In een vorige bijdrage schreef ik over dankbaarheid. Over dankbaar zijn voor wat je geschonken wordt, door je naasten, door je ouders en grootouders, door God. En als je niet gelovig bent kun je toch gevuld zijn met een gevoel van dankbaarheid omdat jou iets toevalt dat zich aan jouw macht onttrekt, zoals de ‘wonder-lijke’ ervaring van de geboorte van een kind of kleinkind.

Vanzelfzwijgend

Ik noemde de Romeinse keizer-filosoof Marcus Aurelius die zijn Persoonlijke notities begint met een opsomming van personen en wat hij van die personen heeft geleerd of gezien. Zelf zo’n overzicht maken is een uitdagende opdracht die je in elk geval ervan doordringt hoe schatplichtig je bent voor waar je nu staat. Aan je omgeving: je familie, vrienden, collega’s, noem maar op. Al die dingen die jou ogenschijnlijk om niet geschonken zijn.

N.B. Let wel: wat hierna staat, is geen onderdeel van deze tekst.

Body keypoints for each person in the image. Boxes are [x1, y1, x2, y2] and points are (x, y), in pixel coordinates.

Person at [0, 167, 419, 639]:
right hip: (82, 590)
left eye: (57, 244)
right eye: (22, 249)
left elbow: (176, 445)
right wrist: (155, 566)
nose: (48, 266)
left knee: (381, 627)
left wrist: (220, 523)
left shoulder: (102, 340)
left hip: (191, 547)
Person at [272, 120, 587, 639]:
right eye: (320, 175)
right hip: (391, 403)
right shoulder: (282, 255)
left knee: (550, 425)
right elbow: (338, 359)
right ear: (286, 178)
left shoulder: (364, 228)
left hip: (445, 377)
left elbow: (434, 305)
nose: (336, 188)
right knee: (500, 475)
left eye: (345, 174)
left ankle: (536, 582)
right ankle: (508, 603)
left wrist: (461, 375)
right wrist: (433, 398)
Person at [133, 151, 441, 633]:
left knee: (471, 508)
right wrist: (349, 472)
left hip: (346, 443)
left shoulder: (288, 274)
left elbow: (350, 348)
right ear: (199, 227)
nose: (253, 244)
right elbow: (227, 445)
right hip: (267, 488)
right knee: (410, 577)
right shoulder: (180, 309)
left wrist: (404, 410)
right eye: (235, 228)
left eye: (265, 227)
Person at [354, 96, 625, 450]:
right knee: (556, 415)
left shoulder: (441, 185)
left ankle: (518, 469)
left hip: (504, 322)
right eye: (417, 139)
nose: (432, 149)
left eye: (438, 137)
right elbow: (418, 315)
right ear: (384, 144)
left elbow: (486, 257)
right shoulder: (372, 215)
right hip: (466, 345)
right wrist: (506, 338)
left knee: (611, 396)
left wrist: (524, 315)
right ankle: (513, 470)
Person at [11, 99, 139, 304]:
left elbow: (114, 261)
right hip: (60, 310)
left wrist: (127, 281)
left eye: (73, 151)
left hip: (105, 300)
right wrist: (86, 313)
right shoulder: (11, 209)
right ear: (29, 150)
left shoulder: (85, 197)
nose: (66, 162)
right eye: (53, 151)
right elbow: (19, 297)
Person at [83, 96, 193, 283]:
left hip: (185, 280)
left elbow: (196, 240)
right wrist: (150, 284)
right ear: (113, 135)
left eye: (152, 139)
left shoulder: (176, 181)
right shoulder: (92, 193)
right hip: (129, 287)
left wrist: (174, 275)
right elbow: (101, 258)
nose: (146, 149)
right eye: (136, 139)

Je hoefde alleen maar open te staan, je ontvankelijk op te stellen.

En tegelijk en niet in tegenspraak daarmee, besef ik ook regelmatig hoeveel ik nagelaten heb om van mensen in mijn omgeving te leren. Dingen die ik ‘gewoon’ nooit gedaan heb. Noem het dat ik niet nieuwsgierig genoeg ben geweest. Dingen zo vanzelfsprekend heb gevonden dat ze ‘vanzelfzwijgend’ werden. En nu kan het niet meer, helaas.

Vleeskroketten

Mijn vader was kok, eerst op Paleis het Loo, later op Soestdijk. Thuis kookte mijn moeder in de regel, uitgezonderd de keren dat er iets bijzonders te vieren viel, of als er eters kwamen. Toen hij stopte met werken nam hij het wel van mijn moeder over. Al met al heb ik hem regelmatig aan het werk heb gezien.

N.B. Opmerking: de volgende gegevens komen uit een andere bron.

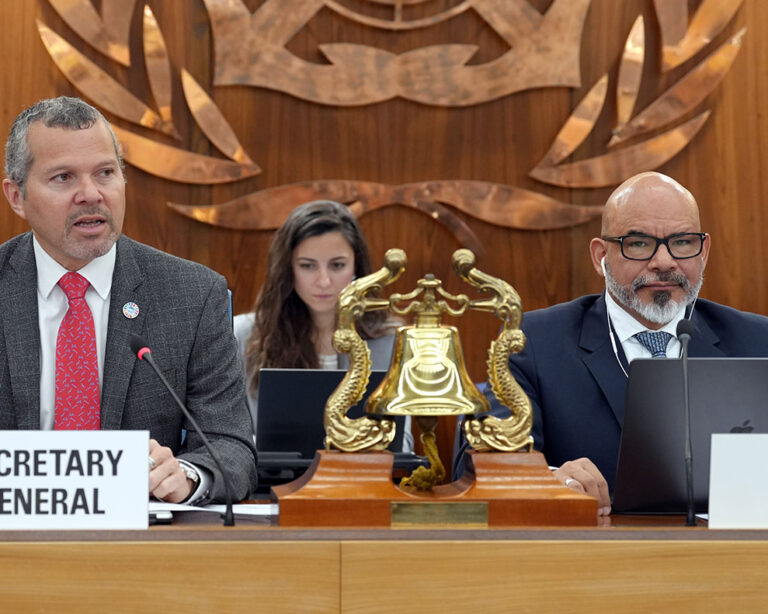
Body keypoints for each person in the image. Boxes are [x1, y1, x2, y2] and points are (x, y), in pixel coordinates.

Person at [455, 171, 768, 515]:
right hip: (594, 560)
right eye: (638, 243)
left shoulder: (757, 341)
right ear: (600, 256)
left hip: (732, 558)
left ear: (703, 251)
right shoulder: (531, 344)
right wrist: (551, 481)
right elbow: (480, 465)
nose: (663, 262)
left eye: (681, 242)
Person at [0, 96, 257, 504]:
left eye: (105, 173)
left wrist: (187, 476)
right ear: (17, 197)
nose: (91, 194)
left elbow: (231, 445)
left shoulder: (191, 296)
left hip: (141, 544)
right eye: (63, 178)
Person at [234, 200, 413, 450]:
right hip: (269, 483)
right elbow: (228, 443)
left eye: (337, 265)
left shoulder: (391, 339)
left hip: (359, 482)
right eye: (307, 266)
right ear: (288, 269)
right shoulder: (243, 335)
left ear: (356, 267)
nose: (324, 281)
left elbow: (402, 443)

Als kind zag ik hem sausjes maken en heerlijke, zachte mayonaise. Ik mocht meehelpen als hij vleeskroketten rolde en paneerde. Hij zei dan dat de kostprijs ervan al hoger lag dan het kwartje dat je er in die tijd in de snackbar voor betaalde. Ik zag hem staven marsepein maken waarvan we elke dag een schijfje mochten voordat we naar school gingen. En toen onze ouders 25 jaar getrouwd waren gingen we niet naar een restaurant maar trok hij zelf alles uit de kast om voor ons iets lekkers van te maken.

Jeugd

Kasteel Oud Wassenaar (bron: wikipedia)

En toch, nu ik zelf zo goed als altijd voor het eten zorg, nu vind ik het jammer dat ik toen niet vaker naast hem ben gaan staan. Om te zien hoe hij dingen deed, om de fijne kneepjes van het vak af te kijken, om allerlei praktische dingen in je op te nemen, om hem te bevragen naar het waarom en waartoe van zijn handelingen.

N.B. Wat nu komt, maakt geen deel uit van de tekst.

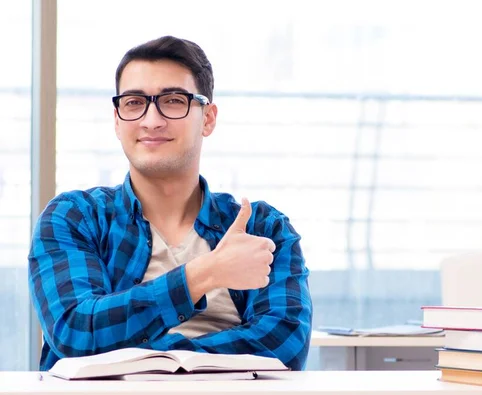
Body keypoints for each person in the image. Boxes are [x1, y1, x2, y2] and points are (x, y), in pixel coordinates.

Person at [28, 36, 312, 371]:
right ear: (118, 121)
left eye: (173, 100)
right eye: (134, 103)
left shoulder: (262, 228)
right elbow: (75, 332)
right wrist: (203, 274)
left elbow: (285, 342)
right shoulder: (76, 218)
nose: (151, 120)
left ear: (208, 118)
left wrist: (154, 360)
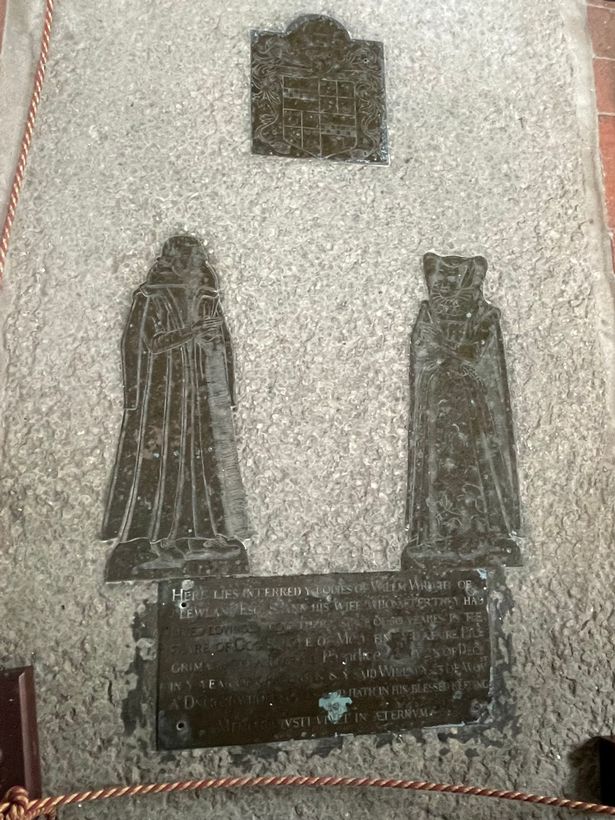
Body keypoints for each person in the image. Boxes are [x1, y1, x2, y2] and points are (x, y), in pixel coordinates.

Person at [102, 235, 251, 581]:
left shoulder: (207, 295)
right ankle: (154, 539)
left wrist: (222, 379)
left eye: (201, 260)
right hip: (166, 399)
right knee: (166, 462)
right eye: (194, 260)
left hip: (200, 396)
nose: (200, 265)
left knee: (204, 461)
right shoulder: (151, 297)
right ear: (177, 262)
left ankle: (201, 534)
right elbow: (145, 344)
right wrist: (192, 332)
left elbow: (223, 342)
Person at [402, 253, 521, 569]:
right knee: (439, 464)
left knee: (477, 462)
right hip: (438, 402)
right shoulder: (429, 314)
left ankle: (483, 533)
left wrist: (445, 348)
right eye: (438, 282)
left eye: (450, 281)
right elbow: (424, 350)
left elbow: (472, 353)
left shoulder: (484, 315)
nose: (442, 287)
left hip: (471, 406)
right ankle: (437, 534)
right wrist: (446, 351)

Misschien had ik hem dan ook bevraagd over zijn jeugd in een groot boerengezin waarvan de vader (mijn opa dus) al jong overleed. Over de oorlog (WO II) en hoe hij als twintigjarige soldaat via België en Noord-Frankrijk naar Engeland ontkwam. Over hoe hij daar precies belandde bij Koningin Wilhelmina voor wie hij ook na de oorlog bleef werken. En hoe dat precies ging met zijn opleiding, toen in de keuken van Kasteel Oud-Wassenaar. Zelf had hij het er zelden over. Als we iets wilden weten, dan moest dat van ons als kinderen zelf komen. Maar wij waren toen met andere dingen bezig.

Wijsheid achteraf

Er zijn mensen, en oud-premier Balkenende is een van de meest prominenten, die wel eens laten blijken dat ze ‘met de kennis van nu’ bepaalde dingen niet gedaan zouden hebben. Noem het wijsheid achteraf.
Voor mij geldt het omgekeerde. ‘Met de kennis van nu’ zou ik bepaalde dingen juist wel hebben moeten doen. Helaas, ook dat is wijsheid achteraf.

Overigens, mijn nalatigheid toen tast mijn dankbaarheid nu niet aan.

(Dit artikel verschijnt ongeveer gelijktijdig in de Nieuwsbrief van de VOV te Vooschoten).